## Task material
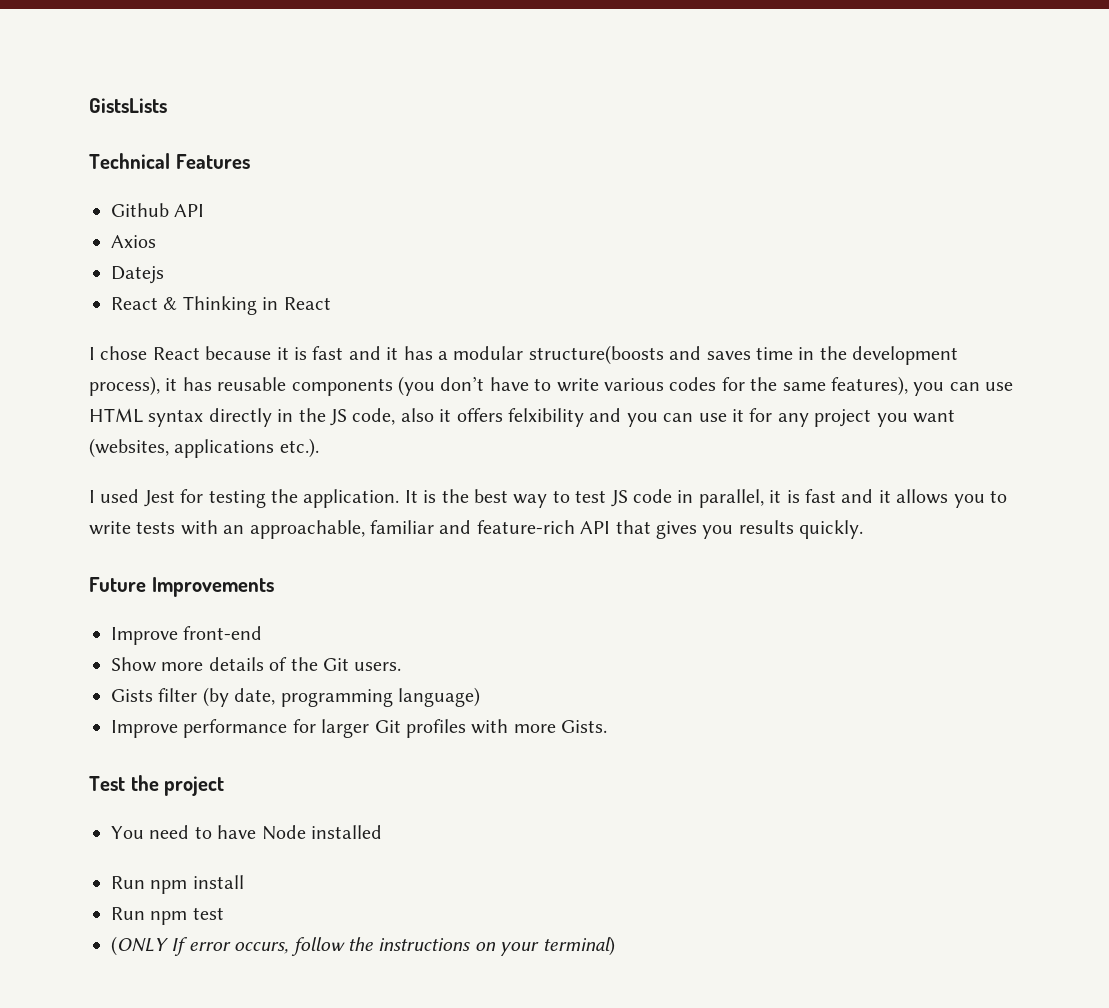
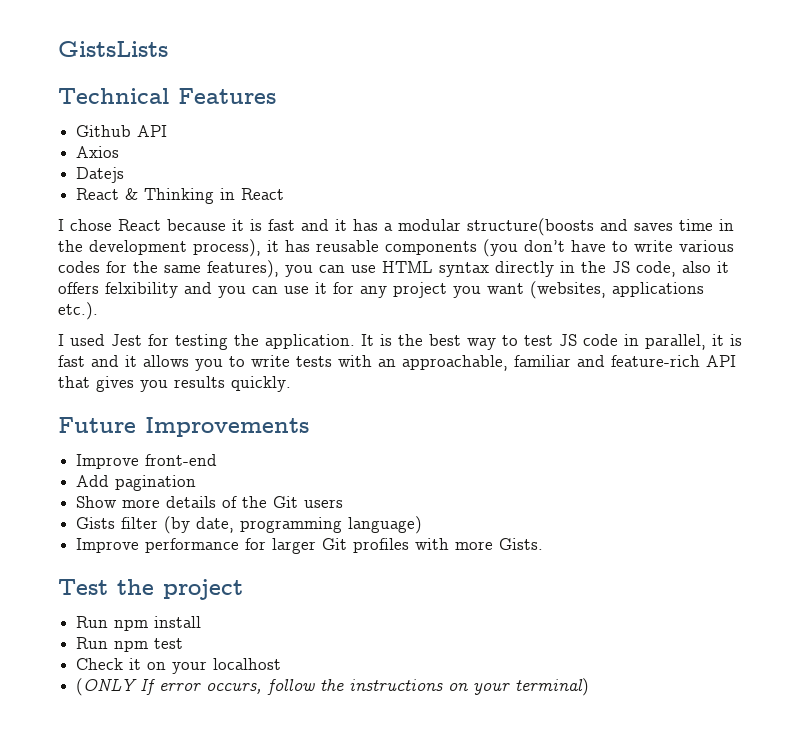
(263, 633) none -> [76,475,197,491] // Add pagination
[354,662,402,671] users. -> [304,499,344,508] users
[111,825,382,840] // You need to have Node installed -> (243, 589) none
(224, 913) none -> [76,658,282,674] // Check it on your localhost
* * *
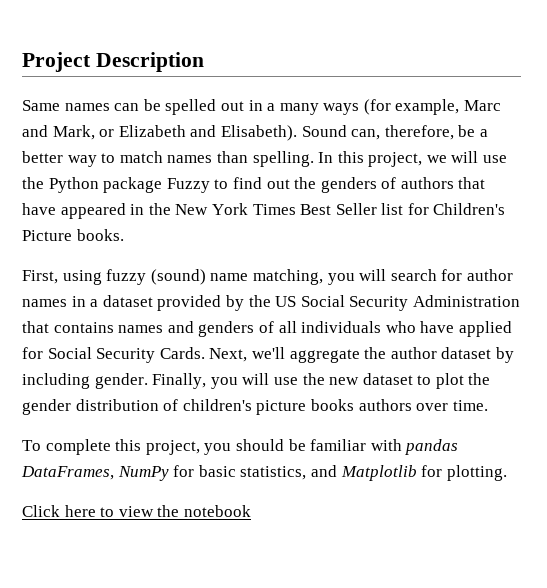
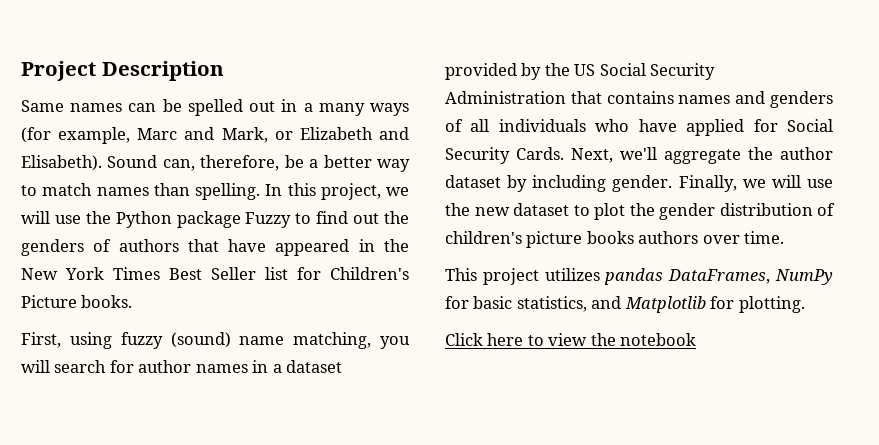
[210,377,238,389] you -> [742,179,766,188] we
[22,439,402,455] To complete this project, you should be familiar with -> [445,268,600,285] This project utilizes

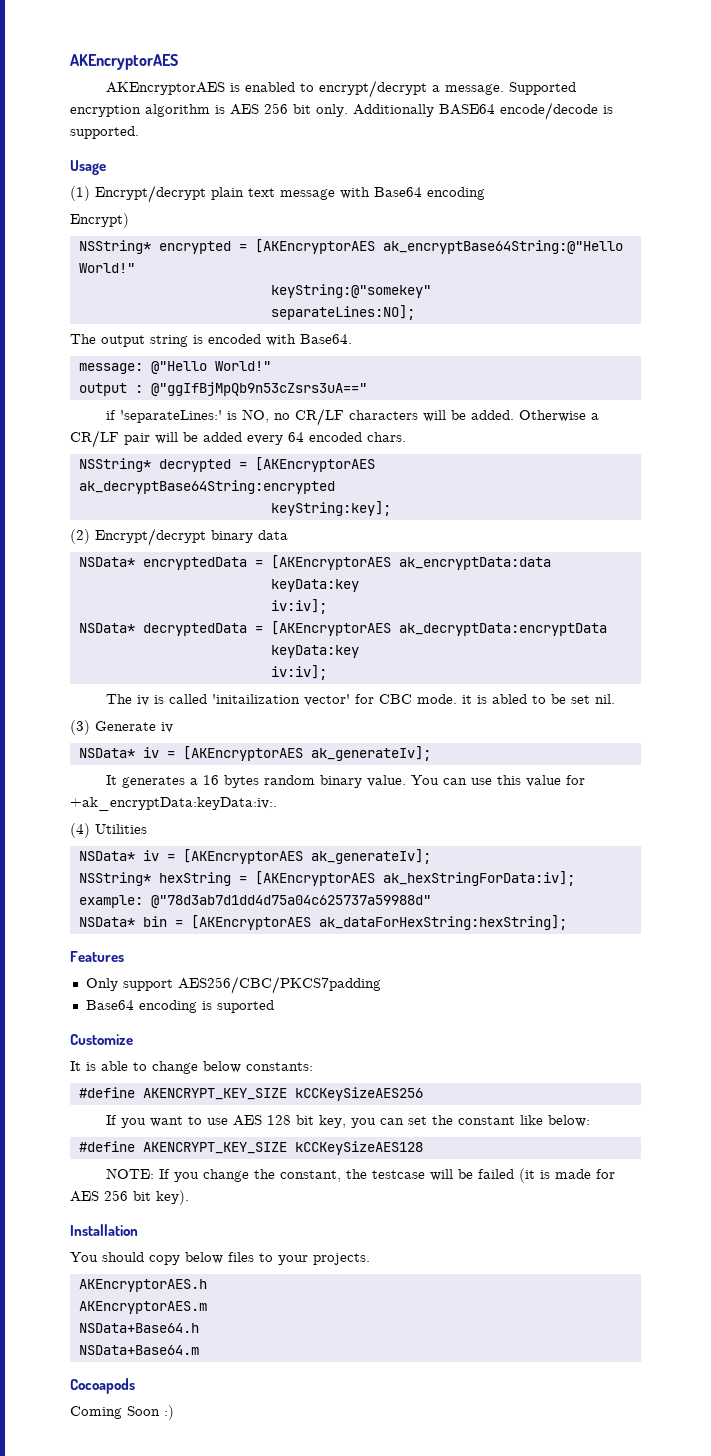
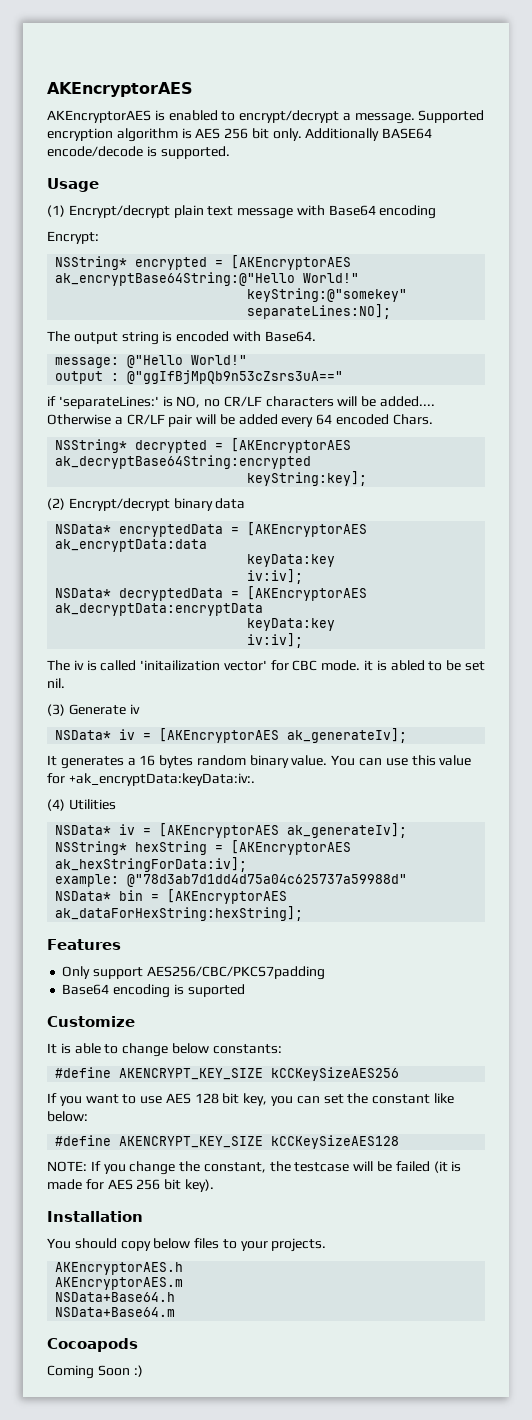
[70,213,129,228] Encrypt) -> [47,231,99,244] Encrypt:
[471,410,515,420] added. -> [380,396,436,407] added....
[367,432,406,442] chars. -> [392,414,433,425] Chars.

## Instruction
Which lines of the entries above contain the word "none"? Copy each of them.

## Solution to the problem
(263, 633) none -> [76,475,197,491] // Add pagination
[111,825,382,840] // You need to have Node installed -> (243, 589) none
(224, 913) none -> [76,658,282,674] // Check it on your localhost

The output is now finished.